The hospital employees’ obduracy is despite the fact that the draft ART (regulation) Rules – 2010 very clearly allows single mothers to go in for artificial insemination using donor sperms (interestingly, single men don’t have similar legal permission). However, the progressive guidelines are not very well known, especially among hospital staff. “Thankfully, there was no problem with the hospital birth certificate which mentions ‘baby of Anindita Sarbadhicari’. We haven’t yet got around to procuring the birth certificate from the municipality, and for all you know there may be problems there,” Supriyo says.
A child changes many things in a parent’s life, including finances. “I am broke,” she says with a smile, having spent nearly Rs10 lakh on the treatment over the past two years. Since she will not have the freedom to take off on film shoots immediately, Anindita plans to open an acting school, along with her friends and batchmates from NSD and Pune’s FTII. She’s hoping it will give her a steady income and also the time and freedom to be with her young son.
But what about when he grows up and asks her about his father? “I’ll tell him the truth, of course,” she says.
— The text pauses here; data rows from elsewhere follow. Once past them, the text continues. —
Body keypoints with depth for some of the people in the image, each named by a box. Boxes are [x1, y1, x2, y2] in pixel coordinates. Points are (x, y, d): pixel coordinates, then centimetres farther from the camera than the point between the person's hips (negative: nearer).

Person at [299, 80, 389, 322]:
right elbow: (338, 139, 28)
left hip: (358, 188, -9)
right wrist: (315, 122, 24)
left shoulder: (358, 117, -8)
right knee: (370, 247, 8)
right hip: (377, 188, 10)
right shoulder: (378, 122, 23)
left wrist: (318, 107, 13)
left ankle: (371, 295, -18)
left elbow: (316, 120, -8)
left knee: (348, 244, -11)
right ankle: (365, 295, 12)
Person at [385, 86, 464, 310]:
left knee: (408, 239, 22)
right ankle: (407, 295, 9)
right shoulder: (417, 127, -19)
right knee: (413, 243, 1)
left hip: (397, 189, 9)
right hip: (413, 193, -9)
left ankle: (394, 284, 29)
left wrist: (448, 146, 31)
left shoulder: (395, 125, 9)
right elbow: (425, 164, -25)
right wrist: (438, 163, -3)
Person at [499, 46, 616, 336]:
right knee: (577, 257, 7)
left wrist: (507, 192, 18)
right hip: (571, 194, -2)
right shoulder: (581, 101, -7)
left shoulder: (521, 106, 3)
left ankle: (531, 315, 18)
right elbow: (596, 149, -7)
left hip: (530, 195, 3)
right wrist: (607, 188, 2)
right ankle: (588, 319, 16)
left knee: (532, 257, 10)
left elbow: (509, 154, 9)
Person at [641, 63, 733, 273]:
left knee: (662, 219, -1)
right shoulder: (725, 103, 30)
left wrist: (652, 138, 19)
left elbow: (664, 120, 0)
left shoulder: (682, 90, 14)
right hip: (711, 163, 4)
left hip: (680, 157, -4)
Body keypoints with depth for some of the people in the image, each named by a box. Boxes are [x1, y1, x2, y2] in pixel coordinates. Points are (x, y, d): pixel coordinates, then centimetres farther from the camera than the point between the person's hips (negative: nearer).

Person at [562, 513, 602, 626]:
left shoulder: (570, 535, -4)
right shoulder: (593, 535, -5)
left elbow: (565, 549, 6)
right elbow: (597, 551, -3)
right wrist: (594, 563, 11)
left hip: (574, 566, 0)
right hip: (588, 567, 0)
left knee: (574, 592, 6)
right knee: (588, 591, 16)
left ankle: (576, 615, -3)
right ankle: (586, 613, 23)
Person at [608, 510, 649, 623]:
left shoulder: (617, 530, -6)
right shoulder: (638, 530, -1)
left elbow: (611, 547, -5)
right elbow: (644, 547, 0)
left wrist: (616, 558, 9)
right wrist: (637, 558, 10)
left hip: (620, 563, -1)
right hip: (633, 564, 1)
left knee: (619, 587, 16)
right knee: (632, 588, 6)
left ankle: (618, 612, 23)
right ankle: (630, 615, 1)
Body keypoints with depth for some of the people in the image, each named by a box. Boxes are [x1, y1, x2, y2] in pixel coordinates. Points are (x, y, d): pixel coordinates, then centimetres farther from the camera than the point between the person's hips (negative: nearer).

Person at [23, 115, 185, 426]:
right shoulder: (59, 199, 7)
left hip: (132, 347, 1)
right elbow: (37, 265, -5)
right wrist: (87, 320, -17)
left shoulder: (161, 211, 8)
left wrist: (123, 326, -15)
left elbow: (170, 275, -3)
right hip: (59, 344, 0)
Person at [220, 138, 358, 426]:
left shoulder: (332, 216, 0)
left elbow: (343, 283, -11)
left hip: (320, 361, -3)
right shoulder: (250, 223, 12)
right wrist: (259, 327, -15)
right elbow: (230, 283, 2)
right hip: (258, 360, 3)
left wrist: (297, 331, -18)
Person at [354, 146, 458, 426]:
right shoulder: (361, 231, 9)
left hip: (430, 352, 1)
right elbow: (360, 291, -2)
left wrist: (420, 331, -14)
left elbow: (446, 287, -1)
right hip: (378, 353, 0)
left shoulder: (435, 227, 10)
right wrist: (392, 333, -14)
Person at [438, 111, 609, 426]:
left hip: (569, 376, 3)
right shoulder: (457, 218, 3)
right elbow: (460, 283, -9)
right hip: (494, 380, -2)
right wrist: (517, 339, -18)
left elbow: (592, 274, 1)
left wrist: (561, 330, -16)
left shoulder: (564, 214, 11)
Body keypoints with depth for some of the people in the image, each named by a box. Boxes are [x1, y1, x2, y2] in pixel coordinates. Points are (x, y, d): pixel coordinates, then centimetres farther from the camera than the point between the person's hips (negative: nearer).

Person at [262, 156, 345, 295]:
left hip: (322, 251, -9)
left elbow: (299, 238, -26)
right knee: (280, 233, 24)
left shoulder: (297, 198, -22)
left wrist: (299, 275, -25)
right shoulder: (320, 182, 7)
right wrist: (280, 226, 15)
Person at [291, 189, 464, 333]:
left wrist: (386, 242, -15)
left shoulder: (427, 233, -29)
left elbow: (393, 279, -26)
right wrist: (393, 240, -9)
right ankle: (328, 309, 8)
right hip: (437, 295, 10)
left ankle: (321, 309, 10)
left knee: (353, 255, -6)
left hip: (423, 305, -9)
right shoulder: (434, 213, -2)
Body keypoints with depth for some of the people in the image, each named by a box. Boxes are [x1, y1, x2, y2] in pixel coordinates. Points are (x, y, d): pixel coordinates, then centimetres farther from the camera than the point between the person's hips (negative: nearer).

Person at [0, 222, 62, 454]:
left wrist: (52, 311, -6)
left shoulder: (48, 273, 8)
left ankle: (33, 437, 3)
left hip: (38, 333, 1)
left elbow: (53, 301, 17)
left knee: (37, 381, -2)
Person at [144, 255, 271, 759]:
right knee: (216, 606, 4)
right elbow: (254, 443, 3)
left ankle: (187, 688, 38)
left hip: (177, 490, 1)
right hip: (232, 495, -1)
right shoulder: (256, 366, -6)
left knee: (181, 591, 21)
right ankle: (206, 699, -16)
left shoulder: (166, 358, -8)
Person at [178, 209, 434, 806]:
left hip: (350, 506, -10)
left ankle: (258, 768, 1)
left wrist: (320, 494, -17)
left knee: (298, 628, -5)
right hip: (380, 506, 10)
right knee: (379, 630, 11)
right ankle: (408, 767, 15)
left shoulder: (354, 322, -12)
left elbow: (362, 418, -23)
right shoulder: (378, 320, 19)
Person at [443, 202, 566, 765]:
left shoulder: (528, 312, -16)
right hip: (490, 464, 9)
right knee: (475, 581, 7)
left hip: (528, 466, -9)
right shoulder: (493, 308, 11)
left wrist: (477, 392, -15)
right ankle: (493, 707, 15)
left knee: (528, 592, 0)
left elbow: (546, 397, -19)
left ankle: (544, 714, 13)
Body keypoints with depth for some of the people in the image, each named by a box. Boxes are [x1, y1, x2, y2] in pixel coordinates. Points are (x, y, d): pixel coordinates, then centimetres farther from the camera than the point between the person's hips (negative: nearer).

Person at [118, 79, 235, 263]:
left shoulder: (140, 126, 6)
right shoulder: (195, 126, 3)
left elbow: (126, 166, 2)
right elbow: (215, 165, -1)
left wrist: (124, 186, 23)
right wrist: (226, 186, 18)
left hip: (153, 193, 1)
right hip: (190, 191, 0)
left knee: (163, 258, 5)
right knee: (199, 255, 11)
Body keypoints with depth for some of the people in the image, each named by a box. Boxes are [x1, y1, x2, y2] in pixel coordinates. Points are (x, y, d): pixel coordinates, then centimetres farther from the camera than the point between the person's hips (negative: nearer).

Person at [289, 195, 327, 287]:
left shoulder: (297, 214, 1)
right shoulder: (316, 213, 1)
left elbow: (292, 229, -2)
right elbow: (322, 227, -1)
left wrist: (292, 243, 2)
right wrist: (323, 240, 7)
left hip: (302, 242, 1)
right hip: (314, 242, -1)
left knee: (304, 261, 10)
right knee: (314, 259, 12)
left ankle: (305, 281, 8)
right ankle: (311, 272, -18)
If there is unconditional love, she says, her son will have the maturity and understanding to not be traumatised by the knowledge of his unconventional parentage. “I can already foresee my son growing up on film sets, the same way that I grew up on the wings of theatres where my parents were performing.” [Anindita’s parents are actors, veterans of the left-leaning Indian People’s Theatre Association]. As Adil Hussain asks, “After all, what is normal?
You have naturally born children who are sexually abused by their fathers. It does not really matter whether a child is adopted or born from some procedure as long as there is unconditional love.”
That is something that little Aarush, surrounded by the love and care that his mother, grandparents and their friends and neighbours shower on him, is completely assured of.